I wash everything by hand in our van- underwear, tops, cardigans, you name it, using whatever river or lake water is available nearby. We take a trip to the laundrette once every two months for our bedding and that’s it. It saves money, but I also enjoy doing it in some weird, old-fashioned way.⁣

Maybe because it reminds me of when I was younger. We were always moving between houses, hauling all of our stuff in this big old yellow Mercedes truck to and fro across two countries. I got used to washing my clothes by hand in the sink of whatever house we were in that month, always a different bedroom or kitchen to get used to.⁣

Maybe that lack of permanence in my formative years is what drove me to eventually get a van. Those memories of brushing my teeth in a lay-by or sleeping in the footwell of our truck seemed like hard done-by times back then, but I look back on them now with a sort of fondness and nostalgia at my unusual childhood.⁣

There are many hundreds of little reasons that made me want to travel; moments that seemed innocuous at the time now resonate with a deeper meaning and inspire me to push on further. Movement is in my soul; it makes my spirit restless to sit still.⁣

Often challenges can be the most defining points of our lives, whether we realise it at the time or only once they have been overcome. Maybe one day we’ll look back at these times we’re living now, cast a fresh gaze upon old memories, and I wonder which of those will stand out, and which will fade away.⁣

99% of the time our van is not as tidy as it looks in photos.⁣

It’s a tiny space, but it gets messy just as quickly as we can tidy it again.⁣

Camera gear, shopping and clothes end up scattered across the floor, cupboards open while we’re driving, things fall over and smash on bumpy roads.⁣

We squeeze as many days as we can out of our bedding and clothes before we have to wash them again, probably a few too many. When the cab’s not filled with puddles from the rain it’s usually coated in dust and mud.⁣

Living in a van is far from the idyllic few minutes in which we snap the photos for our feed, before the mess overwhelms us again.⁣

It’s challenging living your life in a 6m2 space shared between two of you.
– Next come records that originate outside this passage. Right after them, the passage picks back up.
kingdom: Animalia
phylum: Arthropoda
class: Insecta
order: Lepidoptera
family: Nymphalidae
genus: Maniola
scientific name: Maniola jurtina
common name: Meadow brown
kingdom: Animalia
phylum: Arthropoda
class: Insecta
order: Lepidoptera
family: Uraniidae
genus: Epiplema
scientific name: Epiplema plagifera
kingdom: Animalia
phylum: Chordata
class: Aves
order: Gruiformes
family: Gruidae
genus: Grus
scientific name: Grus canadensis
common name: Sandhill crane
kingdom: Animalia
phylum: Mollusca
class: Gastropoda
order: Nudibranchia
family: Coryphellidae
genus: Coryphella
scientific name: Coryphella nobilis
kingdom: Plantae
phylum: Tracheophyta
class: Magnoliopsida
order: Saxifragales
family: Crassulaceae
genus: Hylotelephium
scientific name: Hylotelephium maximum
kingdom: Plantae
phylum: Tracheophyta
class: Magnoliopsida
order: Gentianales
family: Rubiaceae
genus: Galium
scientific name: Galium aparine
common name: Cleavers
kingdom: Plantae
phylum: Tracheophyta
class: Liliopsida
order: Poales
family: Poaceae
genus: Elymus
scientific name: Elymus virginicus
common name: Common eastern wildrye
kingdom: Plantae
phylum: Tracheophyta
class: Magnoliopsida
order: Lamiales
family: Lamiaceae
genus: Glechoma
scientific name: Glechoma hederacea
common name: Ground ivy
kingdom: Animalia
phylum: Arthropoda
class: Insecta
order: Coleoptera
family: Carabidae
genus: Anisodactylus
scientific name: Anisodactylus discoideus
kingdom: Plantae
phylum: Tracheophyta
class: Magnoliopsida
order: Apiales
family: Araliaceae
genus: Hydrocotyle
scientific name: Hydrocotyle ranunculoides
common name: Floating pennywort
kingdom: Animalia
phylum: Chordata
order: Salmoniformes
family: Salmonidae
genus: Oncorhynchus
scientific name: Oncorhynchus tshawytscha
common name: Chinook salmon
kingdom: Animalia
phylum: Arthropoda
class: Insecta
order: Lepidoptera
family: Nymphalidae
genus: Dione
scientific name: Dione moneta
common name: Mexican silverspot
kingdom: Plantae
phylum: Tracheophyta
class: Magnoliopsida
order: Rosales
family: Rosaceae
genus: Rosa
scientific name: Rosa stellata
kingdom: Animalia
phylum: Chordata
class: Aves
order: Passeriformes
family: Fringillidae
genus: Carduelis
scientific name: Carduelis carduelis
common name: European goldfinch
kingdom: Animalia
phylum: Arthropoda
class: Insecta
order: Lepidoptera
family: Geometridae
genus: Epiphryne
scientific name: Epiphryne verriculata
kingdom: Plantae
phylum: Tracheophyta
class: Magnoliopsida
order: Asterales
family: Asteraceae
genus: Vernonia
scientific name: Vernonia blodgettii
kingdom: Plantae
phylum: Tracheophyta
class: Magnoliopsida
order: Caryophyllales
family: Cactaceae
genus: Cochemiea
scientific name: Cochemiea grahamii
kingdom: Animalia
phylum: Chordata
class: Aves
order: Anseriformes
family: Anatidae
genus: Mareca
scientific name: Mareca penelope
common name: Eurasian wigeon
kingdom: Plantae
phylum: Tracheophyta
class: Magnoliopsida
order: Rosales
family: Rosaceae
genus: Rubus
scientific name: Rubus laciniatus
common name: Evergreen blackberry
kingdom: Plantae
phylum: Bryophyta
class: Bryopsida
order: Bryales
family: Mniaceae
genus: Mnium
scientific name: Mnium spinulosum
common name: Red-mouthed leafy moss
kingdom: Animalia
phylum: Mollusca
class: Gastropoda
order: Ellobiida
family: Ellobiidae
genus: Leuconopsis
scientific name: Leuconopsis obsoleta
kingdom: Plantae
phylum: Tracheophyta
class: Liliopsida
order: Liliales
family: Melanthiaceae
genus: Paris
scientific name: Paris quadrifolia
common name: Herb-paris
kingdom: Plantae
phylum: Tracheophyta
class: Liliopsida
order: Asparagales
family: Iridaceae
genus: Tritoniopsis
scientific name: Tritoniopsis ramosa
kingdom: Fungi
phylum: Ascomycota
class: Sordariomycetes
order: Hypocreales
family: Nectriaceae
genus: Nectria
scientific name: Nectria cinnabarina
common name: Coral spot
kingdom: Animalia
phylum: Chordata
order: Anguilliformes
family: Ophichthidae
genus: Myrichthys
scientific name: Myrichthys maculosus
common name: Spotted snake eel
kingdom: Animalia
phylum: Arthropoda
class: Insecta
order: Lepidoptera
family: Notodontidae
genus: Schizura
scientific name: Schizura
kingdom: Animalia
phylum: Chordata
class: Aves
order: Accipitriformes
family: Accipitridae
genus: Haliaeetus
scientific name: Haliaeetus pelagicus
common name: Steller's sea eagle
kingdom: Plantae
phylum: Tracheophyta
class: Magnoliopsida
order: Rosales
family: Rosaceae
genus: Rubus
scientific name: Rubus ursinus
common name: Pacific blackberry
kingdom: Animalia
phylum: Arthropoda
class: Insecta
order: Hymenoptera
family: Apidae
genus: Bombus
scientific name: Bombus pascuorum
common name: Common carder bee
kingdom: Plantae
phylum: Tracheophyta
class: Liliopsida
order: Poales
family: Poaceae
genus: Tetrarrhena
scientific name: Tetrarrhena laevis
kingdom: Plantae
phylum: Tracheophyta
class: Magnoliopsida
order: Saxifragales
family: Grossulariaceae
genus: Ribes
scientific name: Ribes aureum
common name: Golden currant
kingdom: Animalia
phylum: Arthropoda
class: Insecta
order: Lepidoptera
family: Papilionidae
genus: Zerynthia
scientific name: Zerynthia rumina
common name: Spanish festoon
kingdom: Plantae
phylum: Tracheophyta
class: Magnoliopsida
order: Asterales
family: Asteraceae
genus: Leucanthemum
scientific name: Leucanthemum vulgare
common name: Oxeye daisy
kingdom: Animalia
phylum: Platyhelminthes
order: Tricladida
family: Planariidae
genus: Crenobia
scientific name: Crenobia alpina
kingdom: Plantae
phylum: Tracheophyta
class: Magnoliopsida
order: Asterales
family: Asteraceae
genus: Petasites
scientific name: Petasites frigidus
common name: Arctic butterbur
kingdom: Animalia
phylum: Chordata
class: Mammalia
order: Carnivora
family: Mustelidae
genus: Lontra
Our bed is our sofa, our office, our dining room; our kitchen doubles as a bathroom, a washroom, a hallway.⁣

But that hour in the morning when all the clutter is cleared away, ready for the day’s adventure ahead, and those moments when we crawl into a freshly made bed with clean sheets from the laundrette, it’s little moments like these that seem somehow amplified and make us appreciate the simple things in life all the more.